**TASK GOAL**
Those lines of the data that hold the word "objects" are to be copied out.

START ENTRIES SUPPLIED

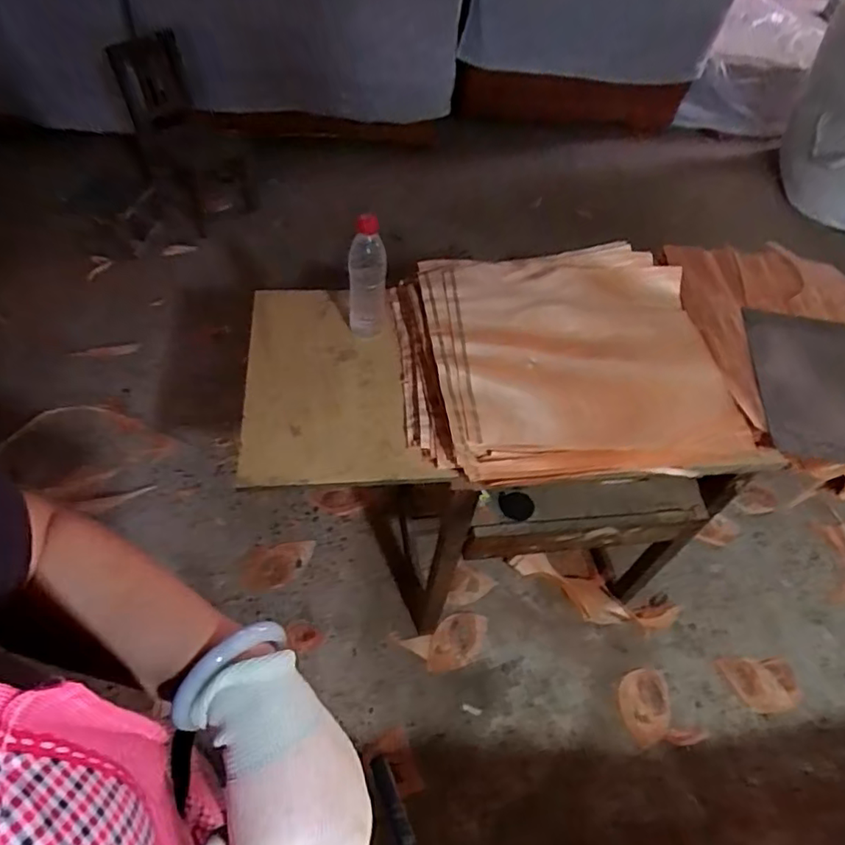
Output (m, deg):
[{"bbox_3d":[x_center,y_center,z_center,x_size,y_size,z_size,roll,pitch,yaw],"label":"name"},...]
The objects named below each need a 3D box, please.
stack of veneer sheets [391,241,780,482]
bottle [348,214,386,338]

END ENTRIES SUPPLIED
START ENTRIES SUPPLIED

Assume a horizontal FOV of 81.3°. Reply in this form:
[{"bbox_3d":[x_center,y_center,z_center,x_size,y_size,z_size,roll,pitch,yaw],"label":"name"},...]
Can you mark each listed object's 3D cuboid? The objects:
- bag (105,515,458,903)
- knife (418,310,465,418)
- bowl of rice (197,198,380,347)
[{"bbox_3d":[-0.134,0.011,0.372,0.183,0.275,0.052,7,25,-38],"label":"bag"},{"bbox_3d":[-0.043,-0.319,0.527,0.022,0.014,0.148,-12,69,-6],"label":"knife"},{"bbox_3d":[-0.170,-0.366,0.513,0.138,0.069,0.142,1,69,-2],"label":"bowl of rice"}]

END ENTRIES SUPPLIED

**ANSWER TO THE PROBLEM**
The objects named below each need a 3D box, please.
Can you mark each listed object's 3D cuboid? The objects:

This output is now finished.